Lo primero que pienso cuando me dicen o me entero que fulanito y menganita lo han dejado es en cuántas fotos de boda salen juntos. Pongo los cumpleaños, los conciertos, las fiestas o los viajes en un segundo plano y me centro en las bodas. Para mí las bodas son algo así como la decisión del César en el circo romano. Tienen el poder de saber si la cosa va pa’ lante o se viene una crisis de los 30, los 40 o la rayada de turno por no querer dar pasos en falso. Esto, como todo, son teorías y no verdades absolutas, pero es cierto que cuando una pareja se rompe, muchas fotos también lo hacen.
Hilando fino, esto me recuerda a otra historia vivida hace unos 15 años –se dice pronto- cuando una amiga lo dejó con su novio. Esos novios de coches de choque y de besos en portales. Vino cargada con álbumes de fotos y negativos varios anunciando que estaba decidida a deshacerse de ese incordio de selfies con cámara analógica. Recuerdo que yo fui la única de todo el grupo de amigas que le dijo: “yo me quedo las fotos”. Porque las fotos ni se rompen ni se tiran. Se guardan en ese último cajón de escritorio de Bachillerato o en el trastero de la casa donde dormías todas los días de la semana.
Ante la necesidad que tenemos de mostrarlo y contarlo todo a través de la pantalla del móvil, confieso que cuando me despierto un sábado por la mañana y miro qué subir al feed y no tengo absolutamente nada de la noche anterior significa que todo ha ido bien. Más que bien. Si no hay rastro de fotos en la galería es que no te lo has podido pasar mejor.

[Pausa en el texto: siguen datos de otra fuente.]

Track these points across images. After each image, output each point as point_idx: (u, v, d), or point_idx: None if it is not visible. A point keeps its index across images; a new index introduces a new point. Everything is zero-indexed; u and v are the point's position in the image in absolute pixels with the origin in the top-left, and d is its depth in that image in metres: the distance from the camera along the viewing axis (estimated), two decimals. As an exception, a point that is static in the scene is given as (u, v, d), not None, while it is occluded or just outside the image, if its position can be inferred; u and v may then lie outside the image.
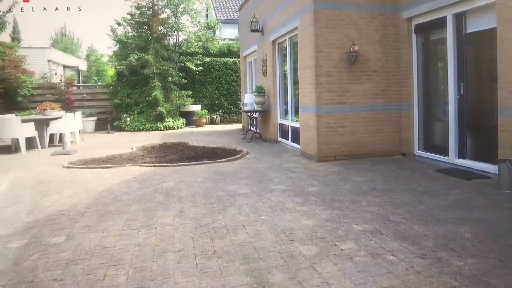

Así que, como dice un buen amigo y sabio a la vez: “no te pongas en las fotos de boda”. No poses. Sólo ve, baila, cierra la barra libre y llévate a casa la carta del menú si te apetece. Pero salte fuera del plano cuando alguien vaya a disparar para no pensar que la asistencia a esa boda fue un carrete velado. Hazte caso.